Collected data
[Start of Attachment]

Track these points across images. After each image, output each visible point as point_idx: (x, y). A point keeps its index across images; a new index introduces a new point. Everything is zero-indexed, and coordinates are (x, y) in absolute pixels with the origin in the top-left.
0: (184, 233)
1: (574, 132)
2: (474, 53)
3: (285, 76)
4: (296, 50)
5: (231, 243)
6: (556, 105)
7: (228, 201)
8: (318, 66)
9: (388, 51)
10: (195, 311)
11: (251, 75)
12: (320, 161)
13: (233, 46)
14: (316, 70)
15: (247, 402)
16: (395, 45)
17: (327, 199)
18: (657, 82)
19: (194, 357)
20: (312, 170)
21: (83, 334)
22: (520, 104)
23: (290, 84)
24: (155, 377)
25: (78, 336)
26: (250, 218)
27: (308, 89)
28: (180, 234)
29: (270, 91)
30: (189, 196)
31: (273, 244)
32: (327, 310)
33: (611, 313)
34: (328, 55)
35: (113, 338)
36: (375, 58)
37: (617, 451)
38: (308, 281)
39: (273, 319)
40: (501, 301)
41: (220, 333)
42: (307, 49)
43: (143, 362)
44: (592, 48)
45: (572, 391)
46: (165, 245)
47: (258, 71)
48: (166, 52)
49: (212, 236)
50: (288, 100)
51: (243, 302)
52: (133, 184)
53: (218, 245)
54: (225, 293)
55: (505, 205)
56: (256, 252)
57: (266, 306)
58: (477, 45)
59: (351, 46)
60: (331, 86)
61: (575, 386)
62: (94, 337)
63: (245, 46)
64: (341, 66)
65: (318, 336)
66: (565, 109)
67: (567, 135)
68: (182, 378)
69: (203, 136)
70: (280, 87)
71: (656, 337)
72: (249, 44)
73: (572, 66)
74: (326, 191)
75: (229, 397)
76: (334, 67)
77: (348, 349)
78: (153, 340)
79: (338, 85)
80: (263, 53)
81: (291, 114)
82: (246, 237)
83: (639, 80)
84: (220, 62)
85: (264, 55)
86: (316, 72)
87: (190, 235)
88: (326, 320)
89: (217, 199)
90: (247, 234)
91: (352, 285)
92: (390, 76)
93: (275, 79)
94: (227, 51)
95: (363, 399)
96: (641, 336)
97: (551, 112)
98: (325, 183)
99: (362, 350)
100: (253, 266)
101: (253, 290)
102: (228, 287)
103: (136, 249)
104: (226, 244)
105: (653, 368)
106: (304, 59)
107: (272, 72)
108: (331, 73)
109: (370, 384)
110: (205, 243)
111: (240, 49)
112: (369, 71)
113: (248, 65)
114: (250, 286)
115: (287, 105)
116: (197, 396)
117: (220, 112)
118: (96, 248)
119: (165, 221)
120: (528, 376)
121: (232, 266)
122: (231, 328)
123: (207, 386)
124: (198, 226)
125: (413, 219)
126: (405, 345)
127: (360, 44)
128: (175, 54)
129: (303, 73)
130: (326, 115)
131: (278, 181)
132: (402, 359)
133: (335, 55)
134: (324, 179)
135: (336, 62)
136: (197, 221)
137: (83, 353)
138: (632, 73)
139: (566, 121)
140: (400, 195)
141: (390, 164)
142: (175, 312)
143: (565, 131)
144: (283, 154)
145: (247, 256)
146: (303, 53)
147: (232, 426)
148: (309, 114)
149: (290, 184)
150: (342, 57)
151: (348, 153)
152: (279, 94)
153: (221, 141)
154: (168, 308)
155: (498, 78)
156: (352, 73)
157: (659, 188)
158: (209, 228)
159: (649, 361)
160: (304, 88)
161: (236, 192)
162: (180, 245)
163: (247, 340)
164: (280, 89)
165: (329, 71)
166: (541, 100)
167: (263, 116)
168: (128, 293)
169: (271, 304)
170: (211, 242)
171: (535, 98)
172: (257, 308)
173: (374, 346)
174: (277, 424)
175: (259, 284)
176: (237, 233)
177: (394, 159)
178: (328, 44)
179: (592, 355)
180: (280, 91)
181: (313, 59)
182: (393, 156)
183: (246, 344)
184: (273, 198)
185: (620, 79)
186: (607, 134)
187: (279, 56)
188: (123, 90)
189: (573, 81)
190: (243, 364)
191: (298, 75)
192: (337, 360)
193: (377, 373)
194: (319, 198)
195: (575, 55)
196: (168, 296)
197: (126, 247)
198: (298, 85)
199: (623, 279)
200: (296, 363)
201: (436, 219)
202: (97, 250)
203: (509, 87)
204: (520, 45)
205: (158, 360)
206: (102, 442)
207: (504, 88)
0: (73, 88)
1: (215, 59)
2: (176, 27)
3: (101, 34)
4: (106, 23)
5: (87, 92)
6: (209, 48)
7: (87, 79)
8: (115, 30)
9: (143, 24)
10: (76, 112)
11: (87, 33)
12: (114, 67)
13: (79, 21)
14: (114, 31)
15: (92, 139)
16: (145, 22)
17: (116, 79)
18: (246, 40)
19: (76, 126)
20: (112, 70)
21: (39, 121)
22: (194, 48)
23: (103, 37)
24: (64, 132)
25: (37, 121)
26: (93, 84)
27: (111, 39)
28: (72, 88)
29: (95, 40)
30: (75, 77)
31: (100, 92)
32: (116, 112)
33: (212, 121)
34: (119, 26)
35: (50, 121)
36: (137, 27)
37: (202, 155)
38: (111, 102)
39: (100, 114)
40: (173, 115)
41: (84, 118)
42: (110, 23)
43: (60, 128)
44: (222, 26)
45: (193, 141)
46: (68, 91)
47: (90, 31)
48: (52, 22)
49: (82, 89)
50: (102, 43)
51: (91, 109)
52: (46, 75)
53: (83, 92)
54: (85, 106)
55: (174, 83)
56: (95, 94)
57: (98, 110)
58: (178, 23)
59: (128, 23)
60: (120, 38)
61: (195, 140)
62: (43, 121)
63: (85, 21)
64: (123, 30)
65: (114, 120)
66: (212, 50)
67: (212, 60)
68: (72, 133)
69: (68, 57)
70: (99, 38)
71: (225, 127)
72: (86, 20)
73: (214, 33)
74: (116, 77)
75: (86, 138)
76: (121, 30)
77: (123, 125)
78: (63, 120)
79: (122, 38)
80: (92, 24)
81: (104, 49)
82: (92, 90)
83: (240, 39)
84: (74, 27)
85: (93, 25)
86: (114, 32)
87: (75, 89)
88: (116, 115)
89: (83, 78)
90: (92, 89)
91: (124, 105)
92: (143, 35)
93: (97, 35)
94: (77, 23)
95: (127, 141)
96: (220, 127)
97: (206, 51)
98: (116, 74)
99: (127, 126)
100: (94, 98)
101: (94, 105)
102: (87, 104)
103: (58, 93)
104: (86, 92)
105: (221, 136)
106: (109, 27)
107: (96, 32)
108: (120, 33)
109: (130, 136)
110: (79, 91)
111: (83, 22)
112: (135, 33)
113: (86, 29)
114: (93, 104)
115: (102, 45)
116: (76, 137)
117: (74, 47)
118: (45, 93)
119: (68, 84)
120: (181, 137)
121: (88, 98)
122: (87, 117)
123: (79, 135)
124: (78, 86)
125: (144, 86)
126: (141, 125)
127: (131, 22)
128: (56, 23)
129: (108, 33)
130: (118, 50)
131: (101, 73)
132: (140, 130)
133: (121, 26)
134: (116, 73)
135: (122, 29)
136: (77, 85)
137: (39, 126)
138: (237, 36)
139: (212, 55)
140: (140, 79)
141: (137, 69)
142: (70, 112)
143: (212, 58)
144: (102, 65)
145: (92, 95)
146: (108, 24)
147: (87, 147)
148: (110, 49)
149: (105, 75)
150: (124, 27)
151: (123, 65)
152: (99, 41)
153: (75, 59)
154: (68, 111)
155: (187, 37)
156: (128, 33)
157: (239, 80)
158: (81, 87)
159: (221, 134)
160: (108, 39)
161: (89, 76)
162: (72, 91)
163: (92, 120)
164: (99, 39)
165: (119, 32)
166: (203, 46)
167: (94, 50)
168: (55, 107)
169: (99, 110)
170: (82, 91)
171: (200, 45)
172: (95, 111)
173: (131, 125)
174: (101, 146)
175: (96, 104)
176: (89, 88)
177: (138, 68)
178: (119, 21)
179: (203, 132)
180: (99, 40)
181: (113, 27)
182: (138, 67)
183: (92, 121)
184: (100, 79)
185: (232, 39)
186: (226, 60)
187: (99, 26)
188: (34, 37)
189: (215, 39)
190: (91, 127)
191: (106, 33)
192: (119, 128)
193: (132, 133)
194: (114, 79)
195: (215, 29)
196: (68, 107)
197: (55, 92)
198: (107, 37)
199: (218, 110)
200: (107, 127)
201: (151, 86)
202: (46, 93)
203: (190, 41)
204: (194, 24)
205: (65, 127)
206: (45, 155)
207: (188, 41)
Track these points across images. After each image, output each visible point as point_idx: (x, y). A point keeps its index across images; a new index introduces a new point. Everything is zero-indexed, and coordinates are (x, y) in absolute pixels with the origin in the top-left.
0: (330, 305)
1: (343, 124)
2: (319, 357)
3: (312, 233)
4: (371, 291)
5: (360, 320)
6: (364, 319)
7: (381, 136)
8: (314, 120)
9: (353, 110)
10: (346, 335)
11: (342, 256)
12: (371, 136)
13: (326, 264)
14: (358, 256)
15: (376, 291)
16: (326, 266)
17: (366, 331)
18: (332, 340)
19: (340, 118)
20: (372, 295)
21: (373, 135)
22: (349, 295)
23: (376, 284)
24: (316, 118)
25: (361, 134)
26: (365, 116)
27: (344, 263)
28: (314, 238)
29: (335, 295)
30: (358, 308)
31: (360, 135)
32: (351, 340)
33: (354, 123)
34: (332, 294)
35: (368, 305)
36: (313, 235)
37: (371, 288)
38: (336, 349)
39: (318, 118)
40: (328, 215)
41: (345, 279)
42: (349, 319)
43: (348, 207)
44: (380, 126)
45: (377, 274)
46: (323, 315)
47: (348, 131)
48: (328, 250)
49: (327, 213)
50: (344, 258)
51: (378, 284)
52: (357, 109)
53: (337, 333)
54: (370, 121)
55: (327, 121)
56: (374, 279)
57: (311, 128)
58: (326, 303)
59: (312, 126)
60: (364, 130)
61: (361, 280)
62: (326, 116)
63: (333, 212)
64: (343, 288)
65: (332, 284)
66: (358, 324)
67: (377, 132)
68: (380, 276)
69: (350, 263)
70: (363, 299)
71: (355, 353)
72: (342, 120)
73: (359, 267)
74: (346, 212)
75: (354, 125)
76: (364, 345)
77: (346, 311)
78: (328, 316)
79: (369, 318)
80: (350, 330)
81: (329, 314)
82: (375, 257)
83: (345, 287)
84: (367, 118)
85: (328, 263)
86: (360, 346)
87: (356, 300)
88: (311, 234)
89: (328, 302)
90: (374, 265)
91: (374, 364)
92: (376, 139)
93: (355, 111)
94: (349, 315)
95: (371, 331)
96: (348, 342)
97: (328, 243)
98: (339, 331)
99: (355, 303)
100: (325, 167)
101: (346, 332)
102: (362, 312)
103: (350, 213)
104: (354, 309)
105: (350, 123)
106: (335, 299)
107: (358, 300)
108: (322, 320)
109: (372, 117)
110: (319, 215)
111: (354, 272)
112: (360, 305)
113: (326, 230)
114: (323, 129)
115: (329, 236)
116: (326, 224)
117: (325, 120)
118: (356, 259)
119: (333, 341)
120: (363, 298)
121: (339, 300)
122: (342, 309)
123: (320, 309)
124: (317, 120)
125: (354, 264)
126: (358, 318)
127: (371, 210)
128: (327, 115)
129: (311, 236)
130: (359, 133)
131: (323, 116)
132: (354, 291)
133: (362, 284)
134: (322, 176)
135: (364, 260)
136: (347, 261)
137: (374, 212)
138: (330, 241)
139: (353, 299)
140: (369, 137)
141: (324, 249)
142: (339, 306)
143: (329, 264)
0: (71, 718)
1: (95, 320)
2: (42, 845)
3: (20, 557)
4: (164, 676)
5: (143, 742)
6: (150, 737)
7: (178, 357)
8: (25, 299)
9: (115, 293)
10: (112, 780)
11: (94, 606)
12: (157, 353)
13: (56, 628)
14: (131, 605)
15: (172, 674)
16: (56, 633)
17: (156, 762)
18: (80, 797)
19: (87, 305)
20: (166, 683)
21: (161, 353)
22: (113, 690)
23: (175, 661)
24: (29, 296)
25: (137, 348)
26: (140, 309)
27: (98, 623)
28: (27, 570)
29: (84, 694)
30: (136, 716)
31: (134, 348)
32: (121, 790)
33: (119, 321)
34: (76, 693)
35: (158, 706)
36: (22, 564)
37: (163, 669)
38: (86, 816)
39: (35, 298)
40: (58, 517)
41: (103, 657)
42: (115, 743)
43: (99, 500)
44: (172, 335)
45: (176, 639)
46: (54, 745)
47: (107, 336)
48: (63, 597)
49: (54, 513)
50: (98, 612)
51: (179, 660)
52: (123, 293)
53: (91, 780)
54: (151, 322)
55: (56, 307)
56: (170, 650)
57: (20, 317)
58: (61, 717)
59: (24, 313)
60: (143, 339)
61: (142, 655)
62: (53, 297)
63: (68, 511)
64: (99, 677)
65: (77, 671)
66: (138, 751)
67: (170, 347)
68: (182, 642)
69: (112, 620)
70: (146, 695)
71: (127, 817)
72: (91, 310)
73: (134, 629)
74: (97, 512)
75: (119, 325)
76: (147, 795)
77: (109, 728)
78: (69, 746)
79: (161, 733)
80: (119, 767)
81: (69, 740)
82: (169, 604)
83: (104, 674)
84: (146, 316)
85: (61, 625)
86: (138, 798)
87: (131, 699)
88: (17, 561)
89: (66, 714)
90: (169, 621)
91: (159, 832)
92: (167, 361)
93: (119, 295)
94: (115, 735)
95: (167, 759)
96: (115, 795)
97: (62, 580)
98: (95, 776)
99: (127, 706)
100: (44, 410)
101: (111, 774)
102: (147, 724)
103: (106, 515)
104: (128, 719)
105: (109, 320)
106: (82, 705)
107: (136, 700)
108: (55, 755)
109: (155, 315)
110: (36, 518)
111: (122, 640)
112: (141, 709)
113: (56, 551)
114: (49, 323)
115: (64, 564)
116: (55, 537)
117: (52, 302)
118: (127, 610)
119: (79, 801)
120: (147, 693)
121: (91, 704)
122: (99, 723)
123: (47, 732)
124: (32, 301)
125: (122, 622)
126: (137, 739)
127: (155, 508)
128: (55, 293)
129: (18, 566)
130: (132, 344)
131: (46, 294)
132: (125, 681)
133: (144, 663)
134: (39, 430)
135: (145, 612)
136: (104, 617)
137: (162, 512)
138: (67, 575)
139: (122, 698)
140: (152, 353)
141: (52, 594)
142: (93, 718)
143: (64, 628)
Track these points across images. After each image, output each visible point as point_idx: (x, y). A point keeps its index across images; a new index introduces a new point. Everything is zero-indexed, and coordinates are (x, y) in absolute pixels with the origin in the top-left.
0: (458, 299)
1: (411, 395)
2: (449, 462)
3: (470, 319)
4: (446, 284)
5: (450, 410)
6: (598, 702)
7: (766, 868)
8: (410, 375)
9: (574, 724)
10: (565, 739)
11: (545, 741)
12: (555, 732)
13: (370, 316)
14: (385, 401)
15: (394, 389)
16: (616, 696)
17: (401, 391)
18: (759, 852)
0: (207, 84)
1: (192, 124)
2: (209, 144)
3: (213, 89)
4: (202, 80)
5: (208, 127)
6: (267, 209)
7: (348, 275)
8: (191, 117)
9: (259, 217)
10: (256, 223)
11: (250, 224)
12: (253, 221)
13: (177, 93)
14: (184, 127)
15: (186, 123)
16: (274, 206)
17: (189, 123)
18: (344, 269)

[End of Attachment]

Instructions to follow: Starting with the first line of the data and stopping after the line containing "93: (275, 79)", convert those lines into a Markdown table with the columns Row and Line. Leave out any blank lines.

Written answer:
| Row | Line |
|---|---|
| 1 | Track these points across images. After each image, output each visible point as point_idx: (x, y). A point keeps its index across images; a new index introduces a new point. Everything is zero-indexed, and coordinates are (x, y) in absolute pixels with the origin in the top-left. |
| 2 | 0: (184, 233) |
| 3 | 1: (574, 132) |
| 4 | 2: (474, 53) |
| 5 | 3: (285, 76) |
| 6 | 4: (296, 50) |
| 7 | 5: (231, 243) |
| 8 | 6: (556, 105) |
| 9 | 7: (228, 201) |
| 10 | 8: (318, 66) |
| 11 | 9: (388, 51) |
| 12 | 10: (195, 311) |
| 13 | 11: (251, 75) |
| 14 | 12: (320, 161) |
| 15 | 13: (233, 46) |
| 16 | 14: (316, 70) |
| 17 | 15: (247, 402) |
| 18 | 16: (395, 45) |
| 19 | 17: (327, 199) |
| 20 | 18: (657, 82) |
| 21 | 19: (194, 357) |
| 22 | 20: (312, 170) |
| 23 | 21: (83, 334) |
| 24 | 22: (520, 104) |
| 25 | 23: (290, 84) |
| 26 | 24: (155, 377) |
| 27 | 25: (78, 336) |
| 28 | 26: (250, 218) |
| 29 | 27: (308, 89) |
| 30 | 28: (180, 234) |
| 31 | 29: (270, 91) |
| 32 | 30: (189, 196) |
| 33 | 31: (273, 244) |
| 34 | 32: (327, 310) |
| 35 | 33: (611, 313) |
| 36 | 34: (328, 55) |
| 37 | 35: (113, 338) |
| 38 | 36: (375, 58) |
| 39 | 37: (617, 451) |
| 40 | 38: (308, 281) |
| 41 | 39: (273, 319) |
| 42 | 40: (501, 301) |
| 43 | 41: (220, 333) |
| 44 | 42: (307, 49) |
| 45 | 43: (143, 362) |
| 46 | 44: (592, 48) |
| 47 | 45: (572, 391) |
| 48 | 46: (165, 245) |
| 49 | 47: (258, 71) |
| 50 | 48: (166, 52) |
| 51 | 49: (212, 236) |
| 52 | 50: (288, 100) |
| 53 | 51: (243, 302) |
| 54 | 52: (133, 184) |
| 55 | 53: (218, 245) |
| 56 | 54: (225, 293) |
| 57 | 55: (505, 205) |
| 58 | 56: (256, 252) |
| 59 | 57: (266, 306) |
| 60 | 58: (477, 45) |
| 61 | 59: (351, 46) |
| 62 | 60: (331, 86) |
| 63 | 61: (575, 386) |
| 64 | 62: (94, 337) |
| 65 | 63: (245, 46) |
| 66 | 64: (341, 66) |
| 67 | 65: (318, 336) |
| 68 | 66: (565, 109) |
| 69 | 67: (567, 135) |
| 70 | 68: (182, 378) |
| 71 | 69: (203, 136) |
| 72 | 70: (280, 87) |
| 73 | 71: (656, 337) |
| 74 | 72: (249, 44) |
| 75 | 73: (572, 66) |
| 76 | 74: (326, 191) |
| 77 | 75: (229, 397) |
| 78 | 76: (334, 67) |
| 79 | 77: (348, 349) |
| 80 | 78: (153, 340) |
| 81 | 79: (338, 85) |
| 82 | 80: (263, 53) |
| 83 | 81: (291, 114) |
| 84 | 82: (246, 237) |
| 85 | 83: (639, 80) |
| 86 | 84: (220, 62) |
| 87 | 85: (264, 55) |
| 88 | 86: (316, 72) |
| 89 | 87: (190, 235) |
| 90 | 88: (326, 320) |
| 91 | 89: (217, 199) |
| 92 | 90: (247, 234) |
| 93 | 91: (352, 285) |
| 94 | 92: (390, 76) |
| 95 | 93: (275, 79) |